Cuts to Rhode Island energy-efficiency plan bad for residents, study says
Funding for Rhode Island’s energy-efficiency programs could be cut by more than $42 million next year in an effort to rein in residents’ soaring power bills. That rollback would deprive the state of more than $90 million in benefits and potentially eliminate hundreds of jobs while creating only modest up-front savings, a new analysis finds.
Rhode Island Energy, the utility that administers the state’s energy-efficiency offerings, has proposed to slash spending on that front by 18% compared to last year and more than 30% compared to the budget originally projected in the nonbinding three-year plan introduced in 2023. If approved, the cuts will save the average household $1.87 per month, according to Rhode Island Energy.
The result of these changes, according to climate action nonprofit Acadia Center, would be more expensive electricity and more exposure to volatile natural gas prices in the long run.
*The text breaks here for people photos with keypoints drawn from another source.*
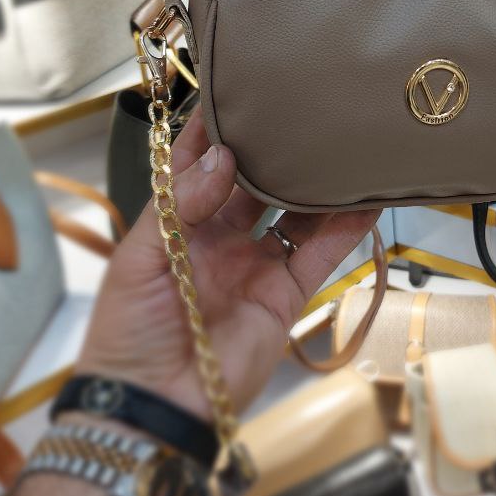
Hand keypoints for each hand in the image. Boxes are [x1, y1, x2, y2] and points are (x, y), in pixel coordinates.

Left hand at [78, 110, 379, 419]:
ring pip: (294, 212)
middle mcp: (221, 238)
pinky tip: (365, 195)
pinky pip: (320, 254)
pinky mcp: (286, 295)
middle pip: (254, 182)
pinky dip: (345, 227)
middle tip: (302, 106)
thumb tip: (224, 157)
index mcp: (177, 224)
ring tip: (342, 140)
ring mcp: (257, 265)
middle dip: (274, 148)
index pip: (199, 166)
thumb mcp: (139, 259)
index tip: (238, 89)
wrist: (152, 407)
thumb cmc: (129, 329)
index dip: (216, 131)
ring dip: (315, 182)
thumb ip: (179, 205)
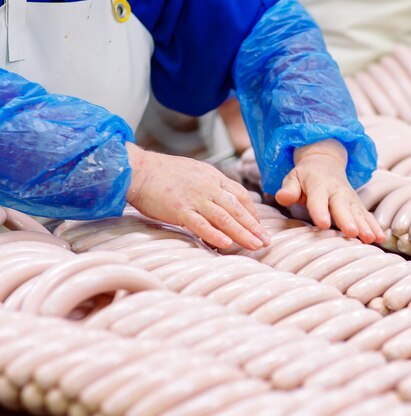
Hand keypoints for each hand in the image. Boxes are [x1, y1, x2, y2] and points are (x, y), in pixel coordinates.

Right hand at [125, 143, 269, 249]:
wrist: (138, 170)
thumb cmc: (164, 173)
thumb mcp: (195, 172)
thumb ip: (210, 186)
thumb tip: (224, 202)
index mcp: (213, 177)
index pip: (240, 196)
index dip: (252, 212)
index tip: (259, 226)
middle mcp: (208, 187)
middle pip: (237, 209)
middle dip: (254, 227)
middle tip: (266, 241)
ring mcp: (195, 198)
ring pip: (224, 218)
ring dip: (242, 233)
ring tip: (255, 246)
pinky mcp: (180, 209)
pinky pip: (200, 224)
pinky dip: (214, 234)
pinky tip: (226, 244)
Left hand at [275, 139, 384, 243]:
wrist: (325, 162)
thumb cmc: (305, 176)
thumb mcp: (292, 178)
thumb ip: (289, 189)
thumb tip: (281, 197)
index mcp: (318, 185)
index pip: (318, 199)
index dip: (320, 211)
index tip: (324, 224)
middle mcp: (336, 191)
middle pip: (342, 206)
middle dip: (347, 219)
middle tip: (352, 232)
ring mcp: (349, 198)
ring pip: (357, 212)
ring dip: (365, 225)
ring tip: (370, 238)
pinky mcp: (357, 204)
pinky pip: (367, 215)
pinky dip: (374, 225)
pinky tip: (381, 237)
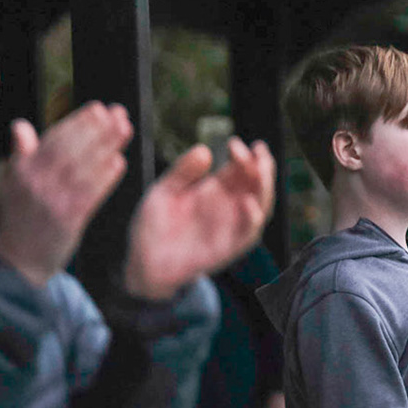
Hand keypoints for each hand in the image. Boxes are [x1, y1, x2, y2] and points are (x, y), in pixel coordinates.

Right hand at [0, 103, 134, 287]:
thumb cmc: (19, 218)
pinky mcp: (69, 219)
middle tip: (119, 113)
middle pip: (72, 148)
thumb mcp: (12, 185)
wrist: (17, 262)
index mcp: (22, 170)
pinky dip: (106, 176)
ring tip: (126, 128)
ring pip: (85, 166)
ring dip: (108, 145)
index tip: (99, 108)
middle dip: (98, 127)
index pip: (54, 138)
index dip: (78, 121)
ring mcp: (53, 200)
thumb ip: (22, 155)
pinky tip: (120, 161)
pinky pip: (91, 193)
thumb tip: (20, 125)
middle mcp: (36, 182)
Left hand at [124, 137, 275, 301]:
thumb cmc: (153, 227)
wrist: (143, 264)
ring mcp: (232, 226)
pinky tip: (249, 203)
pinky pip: (249, 233)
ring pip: (262, 204)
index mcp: (216, 189)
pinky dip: (253, 218)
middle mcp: (229, 206)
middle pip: (257, 183)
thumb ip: (182, 172)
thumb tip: (204, 149)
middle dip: (262, 166)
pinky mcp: (229, 247)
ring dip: (265, 187)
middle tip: (258, 151)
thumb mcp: (163, 192)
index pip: (240, 168)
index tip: (233, 143)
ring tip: (260, 170)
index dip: (243, 155)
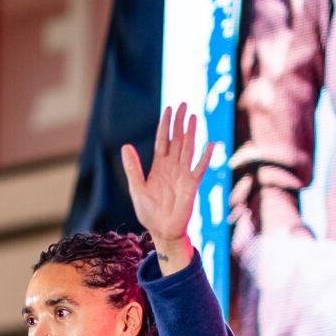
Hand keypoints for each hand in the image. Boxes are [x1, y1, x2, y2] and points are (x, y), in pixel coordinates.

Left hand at [120, 103, 214, 270]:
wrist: (162, 230)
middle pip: (177, 140)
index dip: (166, 125)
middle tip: (184, 104)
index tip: (169, 109)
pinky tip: (210, 144)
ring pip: (188, 149)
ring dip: (191, 133)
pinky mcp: (191, 185)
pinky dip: (205, 156)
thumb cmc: (148, 212)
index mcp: (159, 167)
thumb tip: (125, 146)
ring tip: (194, 116)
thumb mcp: (136, 189)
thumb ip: (132, 168)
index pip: (163, 141)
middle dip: (180, 122)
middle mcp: (172, 167)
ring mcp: (183, 175)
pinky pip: (199, 168)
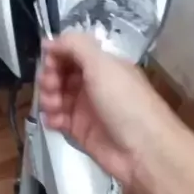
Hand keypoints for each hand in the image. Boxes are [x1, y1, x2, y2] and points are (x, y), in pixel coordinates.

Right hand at [38, 33, 175, 189]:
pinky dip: (52, 118)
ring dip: (48, 97)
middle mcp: (95, 83)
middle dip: (50, 76)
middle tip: (51, 86)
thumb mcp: (102, 65)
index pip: (72, 52)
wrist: (145, 151)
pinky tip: (54, 121)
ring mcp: (87, 108)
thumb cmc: (125, 103)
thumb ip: (75, 46)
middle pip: (61, 73)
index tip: (49, 62)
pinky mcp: (81, 131)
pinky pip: (59, 119)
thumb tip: (49, 42)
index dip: (57, 54)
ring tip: (53, 106)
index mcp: (104, 65)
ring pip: (57, 95)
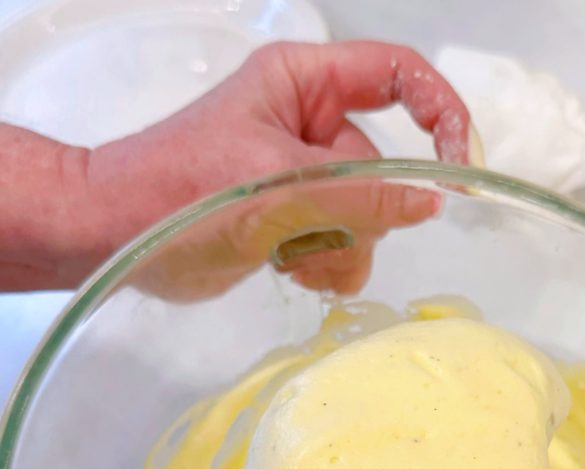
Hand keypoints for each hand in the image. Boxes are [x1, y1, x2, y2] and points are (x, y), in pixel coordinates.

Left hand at [0, 41, 474, 290]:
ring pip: (370, 216)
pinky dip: (329, 265)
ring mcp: (307, 176)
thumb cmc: (177, 193)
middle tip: (309, 230)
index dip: (440, 114)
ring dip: (341, 247)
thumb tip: (433, 198)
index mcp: (304, 84)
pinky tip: (290, 268)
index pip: (399, 76)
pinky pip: (348, 244)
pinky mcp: (299, 219)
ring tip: (289, 254)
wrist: (117, 239)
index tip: (459, 169)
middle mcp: (312, 124)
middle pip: (384, 167)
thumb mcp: (274, 186)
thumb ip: (359, 193)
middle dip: (358, 211)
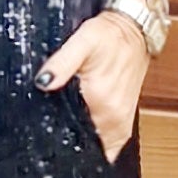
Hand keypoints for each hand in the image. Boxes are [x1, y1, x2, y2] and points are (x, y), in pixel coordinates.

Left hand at [35, 8, 147, 161]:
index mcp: (103, 105)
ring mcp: (122, 122)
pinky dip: (96, 142)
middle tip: (50, 135)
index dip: (59, 143)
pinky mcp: (124, 120)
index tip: (44, 140)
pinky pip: (109, 142)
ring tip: (65, 134)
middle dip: (68, 146)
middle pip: (86, 147)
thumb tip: (43, 82)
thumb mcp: (82, 41)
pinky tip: (82, 131)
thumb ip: (62, 63)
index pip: (77, 141)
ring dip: (83, 144)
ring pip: (99, 147)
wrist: (135, 29)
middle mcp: (115, 118)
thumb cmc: (110, 34)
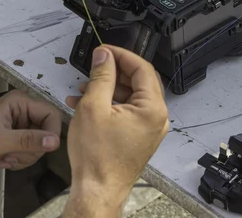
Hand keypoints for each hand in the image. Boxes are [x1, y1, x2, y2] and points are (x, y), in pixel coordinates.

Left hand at [0, 89, 60, 169]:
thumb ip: (27, 140)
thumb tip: (56, 142)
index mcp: (20, 102)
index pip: (52, 114)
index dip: (51, 132)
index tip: (42, 149)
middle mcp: (24, 110)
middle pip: (48, 130)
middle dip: (32, 149)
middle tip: (13, 157)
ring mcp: (22, 123)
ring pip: (42, 142)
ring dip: (25, 156)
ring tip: (5, 160)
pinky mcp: (19, 136)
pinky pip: (33, 149)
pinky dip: (21, 159)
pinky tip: (4, 160)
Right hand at [63, 45, 168, 216]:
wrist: (97, 190)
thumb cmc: (98, 157)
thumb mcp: (93, 107)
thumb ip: (102, 77)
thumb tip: (104, 56)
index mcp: (153, 108)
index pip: (142, 68)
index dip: (122, 55)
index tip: (104, 51)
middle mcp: (157, 117)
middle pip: (139, 82)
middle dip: (114, 72)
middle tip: (95, 66)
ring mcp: (150, 128)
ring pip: (131, 97)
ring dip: (109, 89)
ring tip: (84, 88)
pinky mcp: (139, 137)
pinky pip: (128, 112)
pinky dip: (110, 105)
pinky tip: (87, 104)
“Energy efficiency is a tool for suppressing supply costs, for suppressing infrastructure costs in the long-term,” said Emily Koo, Acadia Center’s program director for Rhode Island and one of the authors of the group’s analysis. “I am not seeing our leaders think beyond the immediate.”
Acadia Center’s analysis also finds that more than 800 jobs in the energy-efficiency sector could be at risk if the cuts are adopted.